Imagine water striking a water wheel. We can find the torque applied by calculating the force of the water and multiplying by the distance from the center.
To calculate force, we can use the formula F =$\ \frac{dp}{dt}$ .
However, I am confused about change in momentum. More specifically, when water hits the wheel, what will be the change in momentum? How can this be calculated?
To make the question easier, let's assume that a large drop of a certain mass m hits a stationary water wheel. Do we consider the water drop's final velocity to be zero at the point of impact? If not, how can we conceptually and mathematically determine the change in momentum, without experimenting?
Now, how about if the water wheel is already rotating. How can we conceptually imagine what the change in momentum would be (I assume lower than when the water wheel is stationary), and how can we mathematically calculate this if given real values?
It is possible that there are other factors, such as static friction of water wheel or mass of water wheel, however, I am not sure what is needed to be accounted for, so if anyone can improve this problem, please comment of edit.
Thanks for any help.
Best Answer
The change in momentum is simply the difference between the momentum of the system before the event and the momentum of the system afterwards. Don't overthink it =)
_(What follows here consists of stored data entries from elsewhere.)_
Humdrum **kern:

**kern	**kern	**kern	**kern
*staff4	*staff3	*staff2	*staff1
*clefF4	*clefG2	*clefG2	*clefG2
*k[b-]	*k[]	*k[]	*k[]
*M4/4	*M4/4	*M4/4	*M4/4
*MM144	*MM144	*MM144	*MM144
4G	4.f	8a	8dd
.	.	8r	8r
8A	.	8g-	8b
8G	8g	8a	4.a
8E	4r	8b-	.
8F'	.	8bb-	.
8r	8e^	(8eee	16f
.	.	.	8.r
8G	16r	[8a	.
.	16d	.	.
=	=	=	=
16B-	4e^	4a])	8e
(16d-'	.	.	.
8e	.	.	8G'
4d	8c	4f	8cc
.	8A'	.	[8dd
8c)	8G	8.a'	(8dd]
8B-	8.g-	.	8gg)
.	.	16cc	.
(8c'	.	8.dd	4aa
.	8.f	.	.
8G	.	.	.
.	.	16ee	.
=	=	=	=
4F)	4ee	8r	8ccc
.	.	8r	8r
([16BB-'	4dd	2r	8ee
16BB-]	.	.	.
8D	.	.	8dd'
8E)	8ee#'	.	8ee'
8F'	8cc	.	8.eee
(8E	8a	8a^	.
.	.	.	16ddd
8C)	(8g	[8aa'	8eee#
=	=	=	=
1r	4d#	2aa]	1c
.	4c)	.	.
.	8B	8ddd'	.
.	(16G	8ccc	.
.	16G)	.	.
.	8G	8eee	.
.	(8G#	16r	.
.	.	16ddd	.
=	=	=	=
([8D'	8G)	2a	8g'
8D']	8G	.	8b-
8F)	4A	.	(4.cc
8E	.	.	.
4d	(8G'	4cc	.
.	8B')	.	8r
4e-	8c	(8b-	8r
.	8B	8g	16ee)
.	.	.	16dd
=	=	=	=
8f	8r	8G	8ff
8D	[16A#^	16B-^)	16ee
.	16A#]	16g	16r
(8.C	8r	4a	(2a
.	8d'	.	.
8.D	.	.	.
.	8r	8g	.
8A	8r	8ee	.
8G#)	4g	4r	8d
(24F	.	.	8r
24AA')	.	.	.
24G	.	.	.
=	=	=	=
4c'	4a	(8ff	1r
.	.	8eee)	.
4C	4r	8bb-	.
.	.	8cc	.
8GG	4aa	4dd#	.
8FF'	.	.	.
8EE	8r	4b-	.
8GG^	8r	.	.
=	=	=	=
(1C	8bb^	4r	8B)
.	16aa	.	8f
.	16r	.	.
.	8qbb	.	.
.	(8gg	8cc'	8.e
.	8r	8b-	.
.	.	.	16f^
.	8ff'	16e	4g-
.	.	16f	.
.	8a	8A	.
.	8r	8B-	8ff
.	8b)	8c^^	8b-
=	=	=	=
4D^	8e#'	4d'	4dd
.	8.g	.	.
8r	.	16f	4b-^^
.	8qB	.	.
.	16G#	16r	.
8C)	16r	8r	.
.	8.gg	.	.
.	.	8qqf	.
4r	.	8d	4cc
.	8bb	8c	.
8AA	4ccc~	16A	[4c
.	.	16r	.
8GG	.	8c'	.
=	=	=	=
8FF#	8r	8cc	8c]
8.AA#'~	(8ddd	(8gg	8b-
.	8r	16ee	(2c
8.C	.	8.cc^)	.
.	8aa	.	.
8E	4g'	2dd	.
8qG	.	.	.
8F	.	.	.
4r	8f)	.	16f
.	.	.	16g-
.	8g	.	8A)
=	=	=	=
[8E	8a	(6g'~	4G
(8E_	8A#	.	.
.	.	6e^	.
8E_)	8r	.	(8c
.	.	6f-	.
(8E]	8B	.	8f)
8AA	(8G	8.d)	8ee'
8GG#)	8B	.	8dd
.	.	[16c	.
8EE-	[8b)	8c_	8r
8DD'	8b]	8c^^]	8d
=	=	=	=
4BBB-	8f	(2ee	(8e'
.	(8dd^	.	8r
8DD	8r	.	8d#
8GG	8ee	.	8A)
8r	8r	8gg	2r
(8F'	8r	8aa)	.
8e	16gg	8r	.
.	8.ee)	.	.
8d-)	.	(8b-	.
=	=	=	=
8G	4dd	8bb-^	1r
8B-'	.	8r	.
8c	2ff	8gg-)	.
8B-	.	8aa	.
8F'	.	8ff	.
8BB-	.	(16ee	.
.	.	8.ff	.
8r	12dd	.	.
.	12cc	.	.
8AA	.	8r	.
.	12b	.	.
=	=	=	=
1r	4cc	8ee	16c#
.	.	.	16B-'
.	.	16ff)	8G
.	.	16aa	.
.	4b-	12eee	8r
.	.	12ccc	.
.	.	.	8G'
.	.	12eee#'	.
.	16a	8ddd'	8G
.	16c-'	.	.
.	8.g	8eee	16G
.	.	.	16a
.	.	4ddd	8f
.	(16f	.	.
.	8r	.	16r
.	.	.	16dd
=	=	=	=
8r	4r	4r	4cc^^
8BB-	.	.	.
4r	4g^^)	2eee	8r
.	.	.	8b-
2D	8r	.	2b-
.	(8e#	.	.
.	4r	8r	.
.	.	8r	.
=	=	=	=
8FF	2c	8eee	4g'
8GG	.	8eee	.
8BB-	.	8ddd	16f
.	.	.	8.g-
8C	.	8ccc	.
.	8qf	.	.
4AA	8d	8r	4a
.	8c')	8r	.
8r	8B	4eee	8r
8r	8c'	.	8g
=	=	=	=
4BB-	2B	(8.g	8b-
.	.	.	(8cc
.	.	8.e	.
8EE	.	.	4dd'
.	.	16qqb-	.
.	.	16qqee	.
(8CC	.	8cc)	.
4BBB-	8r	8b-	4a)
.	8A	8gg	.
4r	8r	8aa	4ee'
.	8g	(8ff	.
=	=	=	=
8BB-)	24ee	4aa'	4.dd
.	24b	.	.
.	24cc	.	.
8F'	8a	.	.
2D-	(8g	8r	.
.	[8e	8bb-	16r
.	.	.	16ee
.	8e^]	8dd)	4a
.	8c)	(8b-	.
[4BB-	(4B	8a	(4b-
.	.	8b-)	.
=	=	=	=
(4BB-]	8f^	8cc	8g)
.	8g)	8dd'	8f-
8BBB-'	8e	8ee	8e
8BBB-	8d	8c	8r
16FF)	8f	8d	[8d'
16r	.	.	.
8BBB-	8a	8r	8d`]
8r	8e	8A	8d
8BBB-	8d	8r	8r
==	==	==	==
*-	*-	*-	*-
The "correct" change in momentum depends on the exact shape of the water wheel, so your mileage may vary. However, a very reasonable first pass would be to assume the water "sticks" to the waterwheel. In this case, we can assume that the momentum of the water after the collision is exactly equal to the mass of the water multiplied by the tangental velocity of the wheel at the point where the water stuck.
However, given that you have a wheel rotating around a fixed point, it is easier to think in angular momentum. Angular momentum is also conserved, and the math is simpler. If you try to do this with just momentum, you'll have to consider how the forces are transmitted to the axel of the waterwheel. It'll yield the same answer, but using just linear momentum will require more math.
From this, we can put together a rough sketch of how a water wheel starts spinning. Start with the wheel at a standstill. One drop falls onto the wheel. Before the drop falls, the angular momentum of the drop is its mass multiplied by its downward velocity multiplied by its distance from the wheel (this is the definition of the angular momentum of a point mass), and the momentum of the waterwheel is zero. After the drop falls and "sticks" to the wheel, the momentum of the entire system is the angular velocity of the wheel after the collision multiplied by the moment of inertia of the waterdrop-waterwheel system. We can solve for this to see that the waterdroop-waterwheel system will start to turn ever so slightly, because of the collision.
As we have more collisions, the wheel starts to speed up. As the wheel speeds up, we start to find that the angular velocity of the water droplet before the collision and the angular velocity of the droplet after the collision start to get closer and closer together. This means the droplet will impart less and less angular momentum into the waterwheel. At some point, the wheel spins as fast as the droplets passing by it, and the wheel receives no angular momentum from the droplet, so it never accelerates faster.
Of course, this is only one effect. In a waterwheel like you have drawn, with no buckets, this sticking would only be momentary before the water rolls off. If there are buckets, we also have to consider that the water keeps acting on the waterwheel until it reaches the bottom. There are many ways this can be modeled, but energy may be the best way to do it. You can model the loss of gravitational potential energy as the bucket of water reaches the bottom of the wheel, and then look at how much kinetic energy is lost when you let the water go.
In a more complicated system, the water might splash or divert off at an angle. In such cases, you would need to take care to make sure it is modeled correctly.